3 Stock Catalysts Every Trader Should Know
The big difference between trading and investing is that when you invest in a stock, you should be going in with a long-term view. You can always change your mind, if the outlook changes. But trading is different because you should be looking for a catalyst that will make your stock surge in the short term. That’s why traders analyse earnings reports because it is common to see a stock price increase after the company reports a better than expected quarterly earnings (or the other way around if they do not meet expectations).
For a trader it is important to have near-term catalysts, otherwise, he has no reason to believe the price will quickly move higher. If there is no reason to expect a stock to jump in the near term, a trader considers his investment as dead money. A trader wants to put his money to work in the market in the short term.

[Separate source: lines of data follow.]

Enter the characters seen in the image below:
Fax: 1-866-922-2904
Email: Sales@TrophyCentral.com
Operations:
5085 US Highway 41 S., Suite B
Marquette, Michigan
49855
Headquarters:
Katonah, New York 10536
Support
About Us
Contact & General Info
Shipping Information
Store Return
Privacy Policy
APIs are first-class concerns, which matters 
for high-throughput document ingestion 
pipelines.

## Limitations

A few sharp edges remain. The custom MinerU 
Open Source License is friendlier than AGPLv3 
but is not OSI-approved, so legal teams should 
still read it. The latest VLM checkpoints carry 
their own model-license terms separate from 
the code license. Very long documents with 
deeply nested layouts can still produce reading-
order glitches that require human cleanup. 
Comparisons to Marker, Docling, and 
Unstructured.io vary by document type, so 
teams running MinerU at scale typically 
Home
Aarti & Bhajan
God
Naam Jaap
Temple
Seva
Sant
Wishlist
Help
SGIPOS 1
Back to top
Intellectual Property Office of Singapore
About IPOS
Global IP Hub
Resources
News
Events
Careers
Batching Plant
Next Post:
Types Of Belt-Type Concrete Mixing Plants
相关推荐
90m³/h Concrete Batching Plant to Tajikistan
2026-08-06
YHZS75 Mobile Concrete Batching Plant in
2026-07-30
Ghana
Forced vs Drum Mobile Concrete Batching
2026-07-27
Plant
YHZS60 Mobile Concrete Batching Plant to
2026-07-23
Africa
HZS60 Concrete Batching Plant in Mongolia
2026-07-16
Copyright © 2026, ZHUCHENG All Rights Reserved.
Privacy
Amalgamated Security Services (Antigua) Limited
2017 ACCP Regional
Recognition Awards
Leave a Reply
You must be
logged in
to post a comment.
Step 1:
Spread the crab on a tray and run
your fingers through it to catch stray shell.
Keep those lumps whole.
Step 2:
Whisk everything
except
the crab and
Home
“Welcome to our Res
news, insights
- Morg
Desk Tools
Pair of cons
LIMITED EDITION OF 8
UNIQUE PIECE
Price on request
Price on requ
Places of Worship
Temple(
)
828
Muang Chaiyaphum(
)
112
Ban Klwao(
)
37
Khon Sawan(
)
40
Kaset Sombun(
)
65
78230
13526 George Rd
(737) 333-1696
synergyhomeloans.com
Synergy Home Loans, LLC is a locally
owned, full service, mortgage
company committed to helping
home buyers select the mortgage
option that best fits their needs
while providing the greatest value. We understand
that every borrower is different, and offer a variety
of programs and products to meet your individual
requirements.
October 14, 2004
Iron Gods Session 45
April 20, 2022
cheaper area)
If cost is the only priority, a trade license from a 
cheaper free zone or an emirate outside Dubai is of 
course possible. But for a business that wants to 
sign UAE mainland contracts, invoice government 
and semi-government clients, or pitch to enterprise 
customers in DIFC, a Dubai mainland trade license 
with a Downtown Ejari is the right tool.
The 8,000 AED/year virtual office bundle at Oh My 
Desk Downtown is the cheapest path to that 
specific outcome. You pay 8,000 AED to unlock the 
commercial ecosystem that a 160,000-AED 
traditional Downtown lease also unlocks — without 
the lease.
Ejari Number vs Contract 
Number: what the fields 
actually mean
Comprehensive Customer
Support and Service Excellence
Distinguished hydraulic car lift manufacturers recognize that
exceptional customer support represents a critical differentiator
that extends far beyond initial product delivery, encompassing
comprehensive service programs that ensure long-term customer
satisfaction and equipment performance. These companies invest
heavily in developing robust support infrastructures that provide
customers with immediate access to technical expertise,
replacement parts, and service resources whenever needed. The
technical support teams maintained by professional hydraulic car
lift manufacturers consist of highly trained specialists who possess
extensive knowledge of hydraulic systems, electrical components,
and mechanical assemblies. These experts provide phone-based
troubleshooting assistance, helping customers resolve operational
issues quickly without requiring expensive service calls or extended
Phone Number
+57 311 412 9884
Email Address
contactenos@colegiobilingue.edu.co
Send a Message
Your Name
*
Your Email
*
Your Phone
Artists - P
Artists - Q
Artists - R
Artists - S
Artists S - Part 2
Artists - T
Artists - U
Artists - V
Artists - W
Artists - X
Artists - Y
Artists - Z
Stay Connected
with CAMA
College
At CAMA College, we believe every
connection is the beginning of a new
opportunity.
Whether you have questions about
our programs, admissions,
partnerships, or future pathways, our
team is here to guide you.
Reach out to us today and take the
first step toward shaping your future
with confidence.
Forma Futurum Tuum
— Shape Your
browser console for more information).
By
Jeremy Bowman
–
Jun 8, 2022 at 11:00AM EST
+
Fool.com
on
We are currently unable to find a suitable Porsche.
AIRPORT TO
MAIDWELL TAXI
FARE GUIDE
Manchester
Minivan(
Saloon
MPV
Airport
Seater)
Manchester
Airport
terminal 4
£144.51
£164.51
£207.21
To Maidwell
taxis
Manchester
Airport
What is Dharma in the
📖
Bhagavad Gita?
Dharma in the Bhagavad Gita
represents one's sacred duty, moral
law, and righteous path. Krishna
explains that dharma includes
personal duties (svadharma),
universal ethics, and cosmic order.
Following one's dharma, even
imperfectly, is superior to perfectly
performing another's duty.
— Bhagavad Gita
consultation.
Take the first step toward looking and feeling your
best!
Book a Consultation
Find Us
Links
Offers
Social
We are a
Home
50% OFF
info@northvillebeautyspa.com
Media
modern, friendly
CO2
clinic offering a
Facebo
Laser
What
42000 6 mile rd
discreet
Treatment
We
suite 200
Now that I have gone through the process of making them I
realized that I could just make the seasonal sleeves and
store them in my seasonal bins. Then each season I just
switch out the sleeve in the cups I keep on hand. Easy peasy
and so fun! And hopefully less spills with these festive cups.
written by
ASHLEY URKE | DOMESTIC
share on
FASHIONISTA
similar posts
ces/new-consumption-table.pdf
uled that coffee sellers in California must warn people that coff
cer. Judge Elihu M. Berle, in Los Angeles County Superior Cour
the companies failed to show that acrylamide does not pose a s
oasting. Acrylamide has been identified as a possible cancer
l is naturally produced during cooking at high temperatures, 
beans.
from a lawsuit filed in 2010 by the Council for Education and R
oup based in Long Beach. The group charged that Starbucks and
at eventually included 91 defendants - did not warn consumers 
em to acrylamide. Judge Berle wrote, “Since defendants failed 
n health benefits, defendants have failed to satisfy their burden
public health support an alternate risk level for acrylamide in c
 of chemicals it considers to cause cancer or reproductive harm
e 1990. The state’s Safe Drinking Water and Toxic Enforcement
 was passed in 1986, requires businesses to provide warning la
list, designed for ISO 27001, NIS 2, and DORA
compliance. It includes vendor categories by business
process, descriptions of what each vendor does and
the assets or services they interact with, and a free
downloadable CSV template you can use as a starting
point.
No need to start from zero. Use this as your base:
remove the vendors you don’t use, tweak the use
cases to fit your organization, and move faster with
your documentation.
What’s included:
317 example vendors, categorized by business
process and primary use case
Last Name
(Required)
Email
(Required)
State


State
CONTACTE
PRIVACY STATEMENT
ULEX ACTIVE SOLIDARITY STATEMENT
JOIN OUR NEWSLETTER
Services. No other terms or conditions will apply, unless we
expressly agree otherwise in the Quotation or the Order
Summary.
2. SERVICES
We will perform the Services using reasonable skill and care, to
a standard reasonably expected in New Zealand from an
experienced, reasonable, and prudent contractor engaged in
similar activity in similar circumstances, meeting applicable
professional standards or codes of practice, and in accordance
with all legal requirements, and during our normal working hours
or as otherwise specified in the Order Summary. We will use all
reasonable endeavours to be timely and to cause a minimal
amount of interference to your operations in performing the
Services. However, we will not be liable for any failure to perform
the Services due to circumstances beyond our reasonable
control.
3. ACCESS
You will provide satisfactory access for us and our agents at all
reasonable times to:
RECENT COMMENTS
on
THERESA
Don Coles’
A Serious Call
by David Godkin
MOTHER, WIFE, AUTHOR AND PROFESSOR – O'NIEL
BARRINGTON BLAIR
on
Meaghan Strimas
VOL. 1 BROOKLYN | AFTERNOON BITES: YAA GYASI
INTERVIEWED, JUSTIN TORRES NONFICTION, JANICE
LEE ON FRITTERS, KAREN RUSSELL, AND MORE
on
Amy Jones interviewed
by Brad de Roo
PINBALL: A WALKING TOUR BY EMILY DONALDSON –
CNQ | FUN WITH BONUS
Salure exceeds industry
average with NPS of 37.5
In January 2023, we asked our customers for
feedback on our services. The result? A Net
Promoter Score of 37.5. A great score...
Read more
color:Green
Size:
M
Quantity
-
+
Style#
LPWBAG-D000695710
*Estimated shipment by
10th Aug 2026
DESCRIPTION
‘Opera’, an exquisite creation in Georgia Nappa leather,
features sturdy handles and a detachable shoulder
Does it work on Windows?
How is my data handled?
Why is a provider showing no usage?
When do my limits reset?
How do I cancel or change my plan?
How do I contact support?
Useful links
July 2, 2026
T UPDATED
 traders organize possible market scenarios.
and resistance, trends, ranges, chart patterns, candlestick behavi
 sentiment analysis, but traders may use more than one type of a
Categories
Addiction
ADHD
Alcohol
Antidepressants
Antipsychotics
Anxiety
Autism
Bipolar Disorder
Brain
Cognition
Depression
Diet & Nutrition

Below are 3 catalysts that you can look for to get your stock moving quickly.
1. Earnings
Quarterly earnings are usually movers and shakers. Better than expected earnings should increase the stock price. Much better than expected results should make them move a lot. Vice versa if earnings come in not as good as expected.
2. Analyst upgrades
When stock analysts issue a new Buy or Sell recommendation, stocks can move significantly. But to give your trades the best opportunity to be upgraded, then find stocks that are out of favour of analysts. It is common sense: if most analysts already have rated the stock as a “Buy”, the chances of an upgrade are slim. But if most analysts rate the stock a “Hold” or “Sell,” you can sometimes get a nice move higher when they upgrade your stock.
3. Short squeeze
If a stock is heavily shorted, any move higher in price gives the traders who have short positions a headache. Eventually, when the losses get to be too much, the shorts exit their positions by purchasing the stock. That creates more buying and pushes the price even higher. As the price climbs, more shorts buy the stock, and you can get a powerful move from all the extra demand for the shares. Typically, you should look for stocks with more than 10% of the number of shares available for trading sold short.
Stocks typically don’t make big moves for no reason. Traders need a catalyst that will push their stock higher in the near term. If there is none, move on and find a stock that has one.